*Aim of the task:* Figure out how many lines in the records below hold the string "Structure". That number alone is the answer.

START Material provided

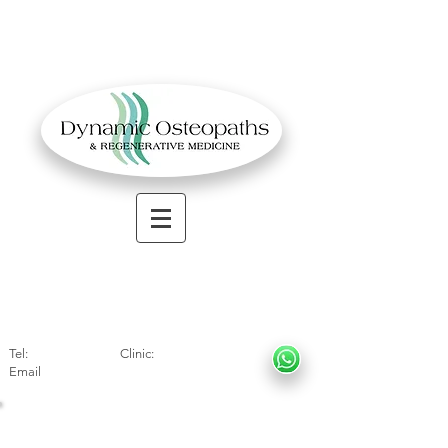
OSTEOPATHIC MUSCULOSKELETAL CLINIC
Solihull
| Henley
In Arde
n | Birmingham
Tel:
01564330773
Clinic:
07966317712
Email
:
info@dynamicosteopaths.com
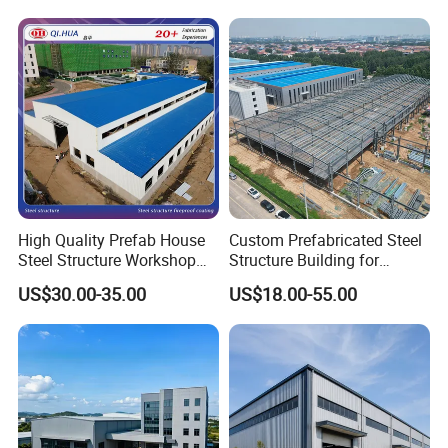
Plants
High Quality Prefab House
Custom Prefabricated Steel
Steel Structure Workshop
Structure Building for
and Warehouse Building
Industrial Warehouse
US$30.00-35.00
US$18.00-55.00
Workshop Use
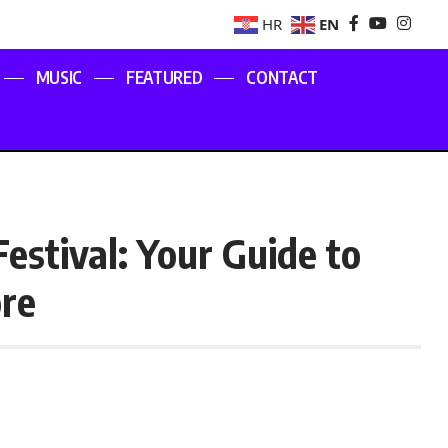
EN
HR
MUSIC
FEATURED
CONTACT
estival: Your Guide to
ore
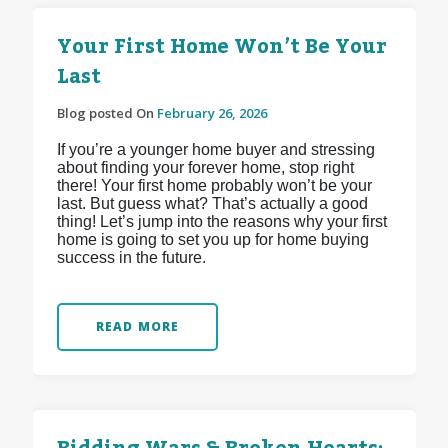
Your First Home Won’t Be Your
Last
Blog posted On
February 26, 2026
If you’re a younger home buyer and stressing
about finding your forever home, stop right
there! Your first home probably won’t be your
last. But guess what? That’s actually a good
thing! Let’s jump into the reasons why your first
home is going to set you up for home buying
success in the future.
READ MORE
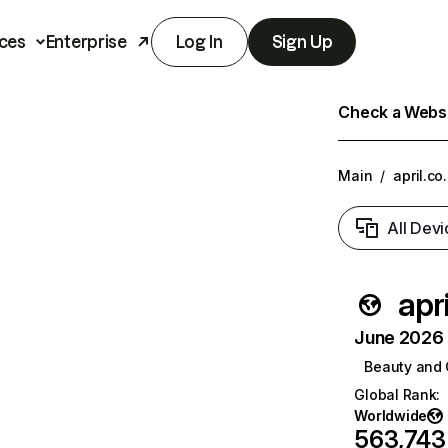
ces
Enterprise
Log In
Sign Up
Check a Websit
Main
/
april.co.
All Devi
apri
June 2026 T
Beauty and 
Global Rank
:
Worldwide
563,743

END Material provided

*Result of the task:* 2